_REQUIRED WORK:_
Switch "centimetres" to "centimeters" everywhere in the material below, and give all of its lines again with nothing else changed. Leave out the pictures.

_ENTRIES SHOWN:_
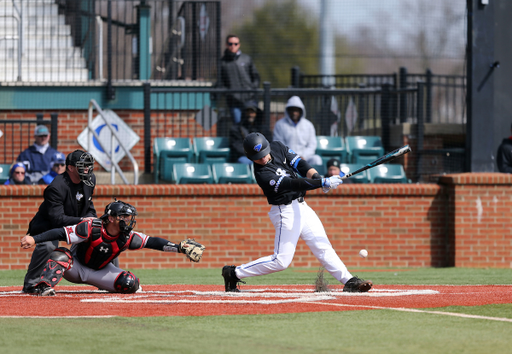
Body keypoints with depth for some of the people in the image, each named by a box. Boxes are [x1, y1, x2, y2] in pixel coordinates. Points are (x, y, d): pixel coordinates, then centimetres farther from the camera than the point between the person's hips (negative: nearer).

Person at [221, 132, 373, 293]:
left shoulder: (278, 147, -1)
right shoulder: (262, 174, -23)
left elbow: (299, 164, -5)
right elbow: (293, 184, -29)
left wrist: (316, 177, -24)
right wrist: (322, 183, -36)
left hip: (301, 206, 7)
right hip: (286, 212, -7)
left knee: (323, 246, 5)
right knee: (281, 261, -7)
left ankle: (349, 281, 6)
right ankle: (234, 273, 1)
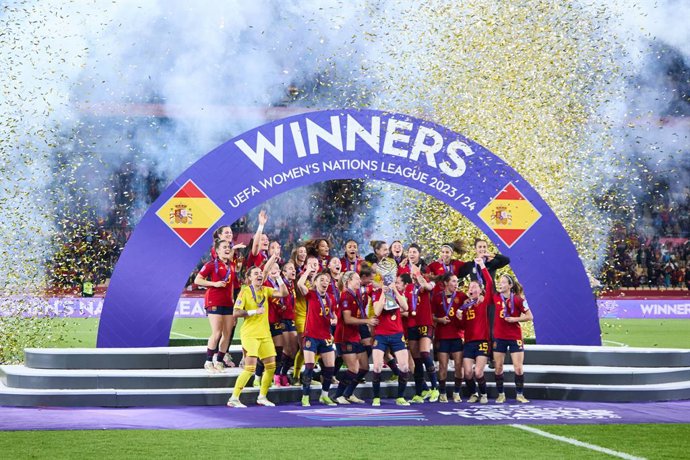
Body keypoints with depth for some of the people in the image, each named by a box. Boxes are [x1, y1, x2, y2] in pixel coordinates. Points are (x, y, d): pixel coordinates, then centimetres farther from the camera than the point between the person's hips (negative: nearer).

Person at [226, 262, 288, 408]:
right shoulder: (245, 292, -7)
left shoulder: (265, 290, 10)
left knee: (271, 366, 6)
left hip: (265, 334, 7)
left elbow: (283, 293, 0)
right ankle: (233, 398, -9)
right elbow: (236, 313, -13)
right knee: (250, 367, -15)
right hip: (250, 334, -7)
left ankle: (262, 397, 21)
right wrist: (254, 311, -19)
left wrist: (278, 276, -4)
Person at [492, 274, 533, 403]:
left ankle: (519, 395, 9)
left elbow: (529, 316, -4)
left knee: (518, 368, -4)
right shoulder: (496, 297, 1)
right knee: (498, 367, 4)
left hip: (515, 337, -3)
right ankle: (501, 394, 15)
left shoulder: (518, 299, -8)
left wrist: (515, 319, -16)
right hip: (499, 337, 3)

_ANSWER AREA:_
Body keypoints with depth for some of the people in the image, each named by a box. Boxes are [x1, y1, x2, y2] in pixel coordinates. Points are (x, y, d): pixel coordinates, then centimeters farther from the camera than the point between the person's hips (negative: nearer).

Person at [221, 132, 373, 293]:
left shoulder: (278, 147, -1)
right shoulder: (262, 174, -23)
left elbow: (299, 164, -5)
right elbow: (293, 184, -29)
left wrist: (316, 177, -24)
right wrist: (322, 183, -36)
left hip: (301, 206, 7)
right hip: (286, 212, -7)
left knee: (323, 246, 5)
right knee: (281, 261, -7)
left ankle: (349, 281, 6)
right ankle: (234, 273, 1)
Body keypoints with depth for some of the people in the image, each named by a box. Boxes are [x1, y1, x2, y2] in pixel coordinates. Points are (x, y, d): pixel coordinates, then centimeters farther from the camera than the point between the person's hips (negative: nearer).

Person at [226, 262, 288, 408]:
right shoulder: (245, 292, -7)
left shoulder: (265, 290, 10)
left knee: (271, 366, 6)
left hip: (265, 334, 7)
left elbow: (283, 293, 0)
right ankle: (233, 398, -9)
right elbow: (236, 313, -13)
right knee: (250, 367, -15)
right hip: (250, 334, -7)
left ankle: (262, 397, 21)
right wrist: (254, 311, -19)
left wrist: (278, 276, -4)
Person at [492, 274, 533, 403]:
left ankle: (519, 395, 9)
left elbow: (529, 316, -4)
left knee: (518, 368, -4)
right shoulder: (496, 297, 1)
right knee: (498, 367, 4)
left hip: (515, 337, -3)
right ankle: (501, 394, 15)
left shoulder: (518, 299, -8)
left wrist: (515, 319, -16)
right hip: (499, 337, 3)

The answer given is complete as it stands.